4.9       Ter zitting hebben klagers beaamd ter onderbouwing van hun klacht geen stukken te hebben overgelegd die erop wijzen dat het opnemen van de € 45.000,- in de aangiften van X3 en X4 (alsnog) onjuist zou zijn, doch dat zij zich achteraf hebben afgevraagd of één en ander door [B] wel op een juiste wijze in de aangiften is verwerkt. Zij hebben in dat kader naar voren gebracht, in het gesprek met [E] op 10 november 2014, (onder meer) te hebben besproken of de opname in hun aangiften 2007 van € 45.000,-, waarop hun oog was gevallen, wel klopte en dat in dat gesprek door [E] niet werd uitgesloten dat dat inderdaad niet klopte. In plaats van een (on)juistheid te melden, heeft betrokkene evenwel om een opdracht, voor de uitvoering waarvan kosten in rekening gebracht zouden worden, gevraagd, zo hebben zij voorts betoogd.

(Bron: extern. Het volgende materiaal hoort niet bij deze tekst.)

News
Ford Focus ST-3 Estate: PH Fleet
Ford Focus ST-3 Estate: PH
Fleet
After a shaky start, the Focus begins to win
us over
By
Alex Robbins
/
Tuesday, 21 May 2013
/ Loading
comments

4.10     De Accountantskamer is gelet op het vorenstaande van oordeel dat klagers niet aannemelijk hebben gemaakt, terwijl evenmin anderszins is gebleken, dat de betwiste bate van (twee maal) € 45.000,- in bijlage B. bij de bovengenoemde brief van 4 september 2009 onjuist is. Het is dan ook niet aannemelijk geworden dat er aanleiding is de aangiften 2007 van X3 en X4 op dit punt als onjuist opgesteld en ingediend te kwalificeren. De klacht is om die reden ook ongegrond.          

4.11      Op grond van het hiervoor overwogene wordt als volgt beslist.

5.         Beslissing

De Accountantskamer:

  • verklaart de klacht ongegrond.

Aldus beslist door mr. M.B. Werkhoven, voorzitter, mr. E.F. Smeele en mr. H. de Hek (rechterlijke leden) en mr. drs. J.B. Backhuijs RA en A.M.H. Homminga AA (accountantsleden), in aanwezigheid van mr. G.A. Genee, secretaris, en uitgesproken in het openbaar op 27 november 2015.

_________                                                                                          __________

secretaris                                                                                            voorzitter

Deze uitspraak is aan partijen verzonden op:_____________________________

Ingevolge artikel 43 Wtra kunnen klager en/of betrokkene dan wel de Nba tegen deze uitspraak binnen 6 weken na de dag van verzending daarvan hoger beroep instellen door het indienen van een beroepschrift bij het College van Beroep voor het bedrijfsleven (adres: Postbus 20021, 2500 EA  Den Haag). Het beroepschrift dient te zijn ondertekend en de gronden van het beroep te bevatten.